Extracted page text data

****

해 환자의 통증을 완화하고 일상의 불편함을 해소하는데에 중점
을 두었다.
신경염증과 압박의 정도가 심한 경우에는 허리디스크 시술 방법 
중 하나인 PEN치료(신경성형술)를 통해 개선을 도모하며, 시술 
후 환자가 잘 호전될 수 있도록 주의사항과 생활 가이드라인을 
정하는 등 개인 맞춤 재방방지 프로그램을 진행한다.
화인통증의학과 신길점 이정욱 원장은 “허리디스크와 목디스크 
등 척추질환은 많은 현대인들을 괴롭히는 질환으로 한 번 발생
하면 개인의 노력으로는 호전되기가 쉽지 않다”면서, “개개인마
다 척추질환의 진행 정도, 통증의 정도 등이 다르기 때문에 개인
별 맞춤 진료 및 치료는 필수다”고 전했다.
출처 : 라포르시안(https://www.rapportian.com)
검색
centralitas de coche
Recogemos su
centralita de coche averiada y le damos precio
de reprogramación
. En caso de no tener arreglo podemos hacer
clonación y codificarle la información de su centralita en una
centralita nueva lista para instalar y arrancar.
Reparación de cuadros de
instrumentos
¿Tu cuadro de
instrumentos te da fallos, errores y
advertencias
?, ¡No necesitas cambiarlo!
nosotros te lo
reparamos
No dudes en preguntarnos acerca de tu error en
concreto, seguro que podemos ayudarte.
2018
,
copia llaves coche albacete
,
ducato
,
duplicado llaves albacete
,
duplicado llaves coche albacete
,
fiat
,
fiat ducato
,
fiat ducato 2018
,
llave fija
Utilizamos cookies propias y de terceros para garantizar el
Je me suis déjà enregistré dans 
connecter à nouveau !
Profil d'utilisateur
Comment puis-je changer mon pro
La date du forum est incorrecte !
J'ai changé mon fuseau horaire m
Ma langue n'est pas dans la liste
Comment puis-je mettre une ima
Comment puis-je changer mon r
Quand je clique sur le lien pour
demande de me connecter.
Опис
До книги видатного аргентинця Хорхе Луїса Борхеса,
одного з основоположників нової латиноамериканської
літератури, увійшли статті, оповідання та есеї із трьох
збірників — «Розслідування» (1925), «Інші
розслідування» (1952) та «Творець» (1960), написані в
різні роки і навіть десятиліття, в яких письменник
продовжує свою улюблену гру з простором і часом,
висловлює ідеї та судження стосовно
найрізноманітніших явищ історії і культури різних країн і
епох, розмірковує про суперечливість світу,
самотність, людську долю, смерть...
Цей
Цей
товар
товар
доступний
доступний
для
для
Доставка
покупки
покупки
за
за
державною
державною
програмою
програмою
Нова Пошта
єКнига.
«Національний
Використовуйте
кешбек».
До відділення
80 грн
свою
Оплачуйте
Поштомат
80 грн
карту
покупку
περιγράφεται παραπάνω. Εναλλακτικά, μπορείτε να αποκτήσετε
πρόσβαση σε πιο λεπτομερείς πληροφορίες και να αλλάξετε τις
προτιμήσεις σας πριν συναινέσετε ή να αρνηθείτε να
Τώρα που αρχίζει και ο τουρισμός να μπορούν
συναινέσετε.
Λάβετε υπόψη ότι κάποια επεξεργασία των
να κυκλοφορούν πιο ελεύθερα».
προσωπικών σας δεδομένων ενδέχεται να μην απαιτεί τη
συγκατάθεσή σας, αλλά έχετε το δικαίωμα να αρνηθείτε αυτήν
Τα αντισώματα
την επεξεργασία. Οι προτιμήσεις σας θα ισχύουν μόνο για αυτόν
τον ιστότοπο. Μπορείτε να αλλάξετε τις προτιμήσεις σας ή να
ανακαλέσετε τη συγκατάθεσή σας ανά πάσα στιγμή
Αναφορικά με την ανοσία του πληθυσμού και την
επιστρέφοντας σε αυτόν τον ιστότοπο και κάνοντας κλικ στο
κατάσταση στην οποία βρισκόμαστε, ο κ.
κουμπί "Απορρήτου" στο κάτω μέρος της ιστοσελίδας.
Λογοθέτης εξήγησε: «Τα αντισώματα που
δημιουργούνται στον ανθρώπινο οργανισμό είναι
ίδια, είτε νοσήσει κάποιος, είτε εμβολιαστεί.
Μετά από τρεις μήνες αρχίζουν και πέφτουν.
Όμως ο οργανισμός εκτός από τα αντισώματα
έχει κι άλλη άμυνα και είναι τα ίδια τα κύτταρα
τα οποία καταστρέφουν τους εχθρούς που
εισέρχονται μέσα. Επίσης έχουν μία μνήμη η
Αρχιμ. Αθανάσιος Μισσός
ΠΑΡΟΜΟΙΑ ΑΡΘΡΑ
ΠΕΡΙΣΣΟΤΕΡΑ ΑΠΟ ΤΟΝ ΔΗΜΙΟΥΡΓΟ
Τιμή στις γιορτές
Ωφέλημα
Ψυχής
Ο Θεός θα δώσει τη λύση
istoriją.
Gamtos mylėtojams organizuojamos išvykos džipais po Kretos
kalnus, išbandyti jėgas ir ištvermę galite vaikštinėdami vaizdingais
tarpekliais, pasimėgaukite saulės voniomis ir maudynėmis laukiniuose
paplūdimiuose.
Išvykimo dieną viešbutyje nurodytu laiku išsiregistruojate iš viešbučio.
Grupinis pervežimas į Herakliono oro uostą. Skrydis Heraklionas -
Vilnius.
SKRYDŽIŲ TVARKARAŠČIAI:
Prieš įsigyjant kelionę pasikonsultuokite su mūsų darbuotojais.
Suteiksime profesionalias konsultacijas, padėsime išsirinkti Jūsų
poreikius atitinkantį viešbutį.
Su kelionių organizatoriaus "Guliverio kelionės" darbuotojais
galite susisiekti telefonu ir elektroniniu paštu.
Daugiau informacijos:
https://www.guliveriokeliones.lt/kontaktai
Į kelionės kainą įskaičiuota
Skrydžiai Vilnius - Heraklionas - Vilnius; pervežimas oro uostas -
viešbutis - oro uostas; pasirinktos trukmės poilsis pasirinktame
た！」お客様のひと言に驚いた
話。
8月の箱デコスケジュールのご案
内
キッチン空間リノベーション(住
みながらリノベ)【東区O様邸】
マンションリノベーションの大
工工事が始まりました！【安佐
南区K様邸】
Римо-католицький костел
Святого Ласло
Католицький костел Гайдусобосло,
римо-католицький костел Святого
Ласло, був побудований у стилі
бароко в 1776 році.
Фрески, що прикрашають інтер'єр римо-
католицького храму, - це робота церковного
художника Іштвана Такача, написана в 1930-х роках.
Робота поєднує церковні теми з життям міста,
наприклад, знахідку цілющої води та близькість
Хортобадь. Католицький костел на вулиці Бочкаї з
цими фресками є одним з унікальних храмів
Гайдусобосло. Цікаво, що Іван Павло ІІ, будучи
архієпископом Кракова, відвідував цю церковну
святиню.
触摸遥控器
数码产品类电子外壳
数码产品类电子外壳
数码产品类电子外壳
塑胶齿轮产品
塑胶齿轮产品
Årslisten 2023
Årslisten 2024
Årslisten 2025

****

§ WHAT THE TASK ASKS: All lines that hold the word "https" should be copied from the data.

§ TASK RESULT:
출처 : 라포르시안(https://www.rapportian.com)
https://www.guliveriokeliones.lt/kontaktai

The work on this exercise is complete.